History

United States
- Name: USS Saco
- Builder: Boston Navy Yard, Boston, Massachusetts
- Launched: 28 August 1863
- Commissioned: 11 July 1864
- Decommissioned: 27 January 1865
- Recommissioned: 10 June 1866
- Decommissioned: 17 December 1868
- Recommissioned: 22 July 1870
- Decommissioned: 13 July 1876
- Fate: Sold 20 November 1883

General characteristics
- Type: Gunboat
- Displacement: 593 long tons (603 t)
- Length: 179 ft 6 in (54.71 m)
- Beam: 30 ft 6 in (9.30 m)
- Draft: 11 ft 6 in (3.51 m)
- Speed: 9.5 knots (17.6 km/h; 10.9 mph)
- Complement: 127 officers and enlisted
- Armament: 1 × 100-pounder gun; 1 × 30-pounder Parrott rifle; 6 × 32-pounder guns; 1 × 24-pounder howitzer; 1 × 12-pounder rifle; 1 × 32-pounder smoothbore;

= USS Saco (1863) =

Gunboat

The first USS Saco was a gunboat in the United States Navy during the American Civil War.

==Construction and commissioning==
Saco was launched on 28 August 1863 by the Boston Navy Yard, Boston, Massachusetts, and commissioned there on 11 July 1864, Lieutenant Commander John G. Walker in command.

==Service history==
Throughout the autumn and into the winter of 1864, the new gunboat cruised along the east coast of North America, ranging from Halifax, Nova Scotia, Canada, to Wilmington, North Carolina, in search of Confederate States Navy raiders and blockade runners.

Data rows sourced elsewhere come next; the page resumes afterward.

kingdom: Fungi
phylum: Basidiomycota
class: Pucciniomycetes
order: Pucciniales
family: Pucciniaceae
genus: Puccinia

However, since boiler and engine trouble hampered the ship during much of this service, Saco was decommissioned at the Washington Navy Yard in Washington, D.C., on 27 January 1865 for repairs.

The American Civil War ended in April 1865 while work on Saco was still in progress, so Saco remained in ordinary during the demobilization program which followed the end of the fighting. She was recommissioned on 10 June 1866 and operated along the United States East Coast, in the Caribbean, and in the Gulf of Mexico. She also served as a training ship at the United States Naval Academy at Annapolis, Maryland, before decommissioning at Norfolk, Virginia, on 17 December 1868.

Recommissioned on 22 July 1870, Saco departed Hampton Roads, Virginia, on 6 August 1870 and steamed to European waters. She cruised in the Mediterranean for over a year before getting underway from Naples, Italy, on 14 December 1871 and heading for the Suez Canal and the Far East.

After arriving at Shanghai on 6 May 1872, Saco remained in East Asian waters until returning to the United States in 1876. She was decommissioned at the Mare Island Navy Yard in California on 13 July 1876 and remained in ordinary there until she was sold to William E. Mighell on 20 November 1883.